Two Corsair pilots who flew with other Marine squadrons became aerospace living legends. John Glenn was the first American to complete an orbit around the Earth in 1962. As a member of Marine Fighting Squadron 155, Glenn flew 59 combat missions in the South Pacific.

Charles Lindbergh piloted the first nonstop solo flight across the Atlantic in 1927. At age 42, he was a civilian consultant with the F4U Corsair manufacturer when he visited a Marine fighter squadron on Guadalcanal.

“He taught them how to get more performance out of their planes and extend their range,” Dacus said.

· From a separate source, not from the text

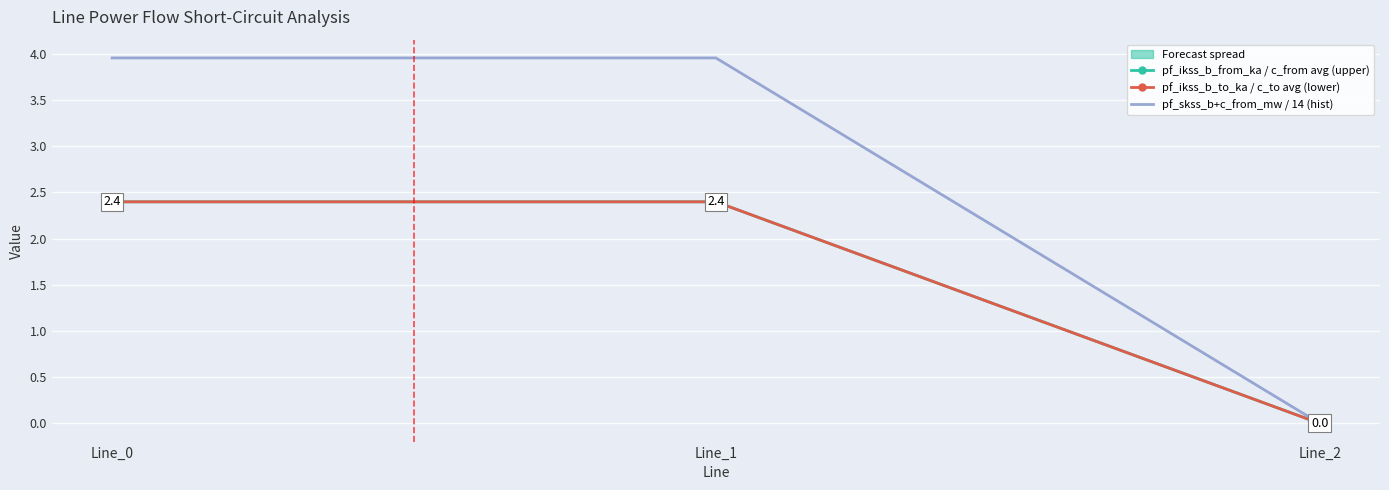

What is the total value across all series at Line_0?

8.8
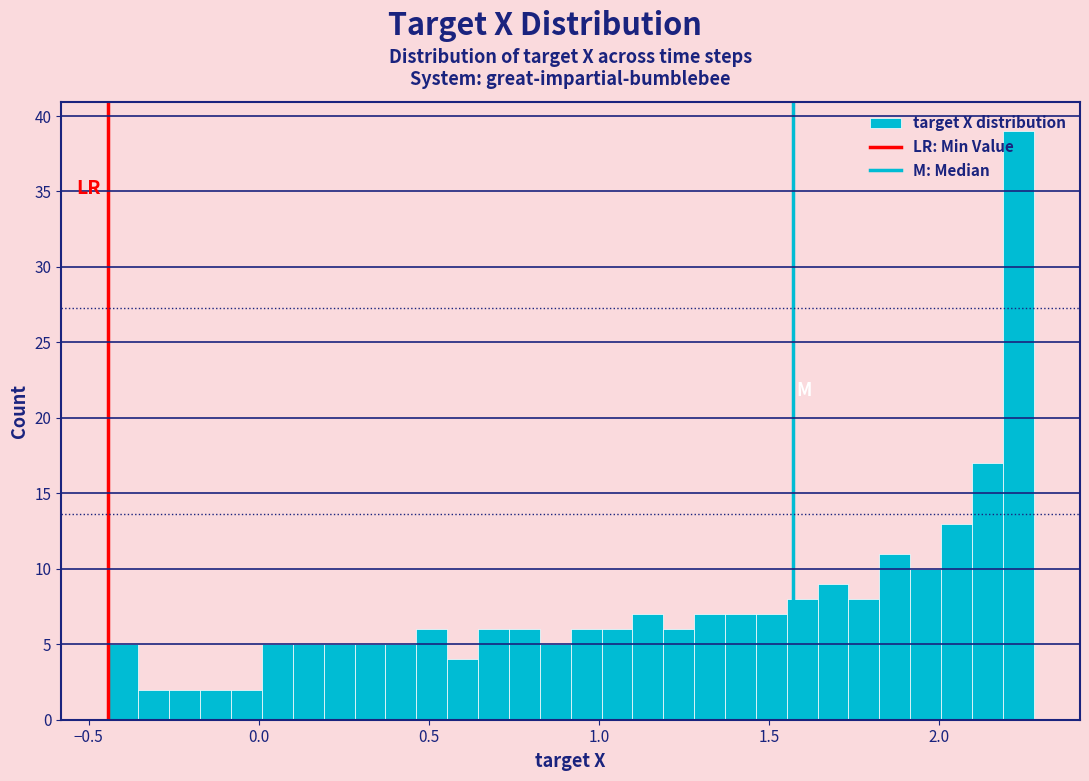

Read against the x-axis, roughly where is the centre of the tallest bar?

2.25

According to Charles-, he also flew 14 combat missions, strafing and dive-bombing Japanese targets. In one attack, Lindbergh took off with a bomb load of 4,000 pounds, at that time the heaviest load ever carried by a single-engine fighter. Then Lindbergh moved on to an Army air base, flying at least two combat missions with P-38 Lightning pilots.

Again, there was a long span between the WWII book’s inspiration and its publication. Dacus cited forces that also back-burnered his Desert Storm book. You make plans, he said, “then life interferes.”

When “The Fighting Corsairs” published, Dacus hoped to get back in touch with the pilots he interviewed for the book. Then death interfered.

“I tried to find them and kept running into one word: obituary. It’s really sad,” Dacus said. “I wasn’t able to give them their due.”